VEGF and Notch interaction in physiological and tumor angiogenesis. Notch controls tip/stalk endothelial cells balance in tight cooperation with VEGF. 1. VEGF may be produced by cancer cells, for example, in breast cancer cells, leptin through IL-1 and Notch1, induces VEGF/VEGFR-2 upregulation (190), or by the neighboring cells of the tumor microenvironment (TME). VEGF engages VEGFR2/3 and neuropilin 1 (Nrp1) receptors on endothelial cells, activating a signaling that promotes Dll4 expression and determines the differentiation toward a tip cell type. Dll4 expressed on tip cells triggers Notch signaling in the neighboring cells suppressing the tip cell phenotype and inducing the differentiation in stalk cell.

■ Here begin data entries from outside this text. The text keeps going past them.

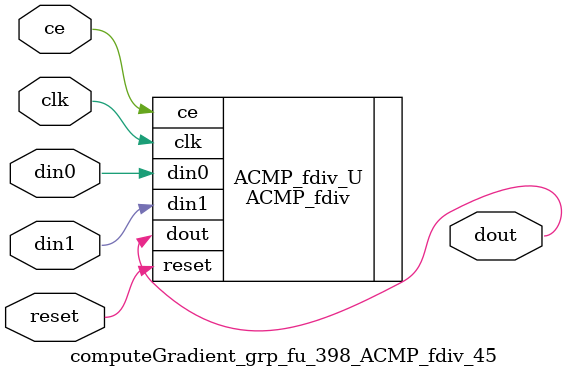
<source format=v>

`timescale 1 ns / 1 ps
module computeGradient_grp_fu_398_ACMP_fdiv_45(
    clk,
    reset,
    ce,
    din0,
    din1,
    dout);

parameter ID = 32'd1;
parameter NUM_STAGE = 32'd1;
parameter din0_WIDTH = 32'd1;
parameter din1_WIDTH = 32'd1;
parameter dout_WIDTH = 32'd1;
input clk;
input reset;
input ce;
input[din0_WIDTH - 1:0] din0;
input[din1_WIDTH - 1:0] din1;
output[dout_WIDTH - 1:0] dout;



ACMP_fdiv #(
.ID( ID ),
.NUM_STAGE( 10 ),
.din0_WIDTH( din0_WIDTH ),
.din1_WIDTH( din1_WIDTH ),
.dout_WIDTH( dout_WIDTH ))
ACMP_fdiv_U(
    .clk( clk ),
    .reset( reset ),
    .ce( ce ),
    .din0( din0 ),
    .din1( din1 ),
    .dout( dout ));

endmodule

</source>
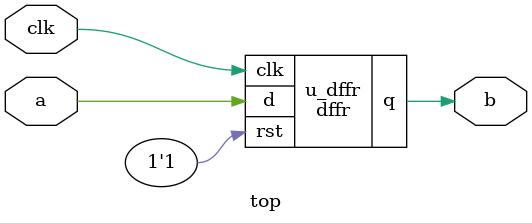
<source format=v>
module dffr
    ( input d, clk, rst, output reg q );
	always @( posedge clk )
		if ( rst )
			q <= 1'b0;
		else
            q <= d;
endmodule


module top (
input clk,
input a,
output b
);

dffr u_dffr (
        .clk (clk),
`ifndef BUG
        .rst (1'b1),
`else
        .rst (1'b0),
`endif
        .d (a ),
        .q (b )
    );

endmodule


</source>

Notch activation in stalk cells either decreases VEGFR1/2/3 expression or stimulates antiangiogenic soluble splice variant of VEGFR1 (sVEGFR1) leading to a reduced sensitivity to VEGF (213). Oppositely to Dll4, Jagged1 expressed by stalk cells antagonizes Dll4-mediated Notch signaling in stalk cells, thereby increasing tip cell number and sprouting (214). 2. B-cell lymphoma cells release FGF4 that engages FGFR1 on the endothelial cells. FGFR1 activation induces Jagged1 upregulation that, in turn, triggers Notch2 signaling in lymphoma cells promoting their proliferation, tumor aggressiveness, and chemoresistance (215). 3. Notch1 signaling in endothelial cells may be activated by tumor-derived ligands, i.e., Jagged1 and Dll4 expressed by lung carcinoma and melanoma cells, or by Jagged1 expressed by neutrophils. Notch1 activation promotes endothelial cell senescence and expression of the adhesion molecule, VCAM1, that promotes neutrophil infiltration and tumor cell metastasis (216). 4. In models of tumor dormancy of colorectal carcinoma and T cell acute lymphoblastic leukemia (T-ALL) it was shown that Dll4 expressed on tumor endothelial cells can trigger Notch3 pathway activation in tumor cells conferring tumorigenic properties to the dormant cells (217).